■ **Aim of the exercise**: In the text below about Mongolia at the 2006 Asian Games, who carried Mongolia's flag in Doha?

■ **Text segment**:
- IOC code: MGL
- NOC: Mongolian National Olympic Committee

in Doha
- Flag bearer: Khashbaataryn Tsagaanbaatar
- Medals Ranked 21st: Gold 2 Silver 5 Bronze 8 Total 15

Asian Games appearances (overview)
- 1974; 1978; 1982; 1986; 1990; 1994; 1998; 2002; 2006; 2010; 2014; 2018; 2022; 2026;

= Mongolia at the 2006 Asian Games =

Mongolia participated in the 15th Asian Games, officially known as the XV Asiad held in Doha, Qatar from December 1 to December 15, 2006. Mongolia ranked 21st with two gold medals in this edition of the Asiad.

■ **Record extracts**:

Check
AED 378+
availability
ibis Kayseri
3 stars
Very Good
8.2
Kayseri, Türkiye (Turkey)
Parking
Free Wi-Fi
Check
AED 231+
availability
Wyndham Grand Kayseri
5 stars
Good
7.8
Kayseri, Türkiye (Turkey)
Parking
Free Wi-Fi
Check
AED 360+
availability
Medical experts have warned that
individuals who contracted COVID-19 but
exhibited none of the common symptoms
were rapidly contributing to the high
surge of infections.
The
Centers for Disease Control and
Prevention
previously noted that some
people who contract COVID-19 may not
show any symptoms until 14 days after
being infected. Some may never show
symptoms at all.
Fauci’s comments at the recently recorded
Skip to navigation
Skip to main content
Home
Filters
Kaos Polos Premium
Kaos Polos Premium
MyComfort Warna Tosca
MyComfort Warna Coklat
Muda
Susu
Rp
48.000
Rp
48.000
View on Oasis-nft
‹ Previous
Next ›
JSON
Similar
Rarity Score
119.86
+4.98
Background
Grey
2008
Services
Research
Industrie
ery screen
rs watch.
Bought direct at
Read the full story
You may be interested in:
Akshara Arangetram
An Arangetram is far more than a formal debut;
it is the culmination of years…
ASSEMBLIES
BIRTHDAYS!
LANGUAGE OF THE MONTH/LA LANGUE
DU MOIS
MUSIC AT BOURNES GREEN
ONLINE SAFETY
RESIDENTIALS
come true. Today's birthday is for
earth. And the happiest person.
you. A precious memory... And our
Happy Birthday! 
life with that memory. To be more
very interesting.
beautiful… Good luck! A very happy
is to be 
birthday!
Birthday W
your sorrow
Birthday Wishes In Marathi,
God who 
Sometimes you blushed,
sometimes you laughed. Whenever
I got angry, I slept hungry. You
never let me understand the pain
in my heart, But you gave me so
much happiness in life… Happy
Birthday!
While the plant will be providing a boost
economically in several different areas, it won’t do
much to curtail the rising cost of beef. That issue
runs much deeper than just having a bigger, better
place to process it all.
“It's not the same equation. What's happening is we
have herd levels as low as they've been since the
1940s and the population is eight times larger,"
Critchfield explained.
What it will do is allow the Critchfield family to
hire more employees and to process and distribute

■ **Expected answer**: Khashbaataryn Tsagaanbaatar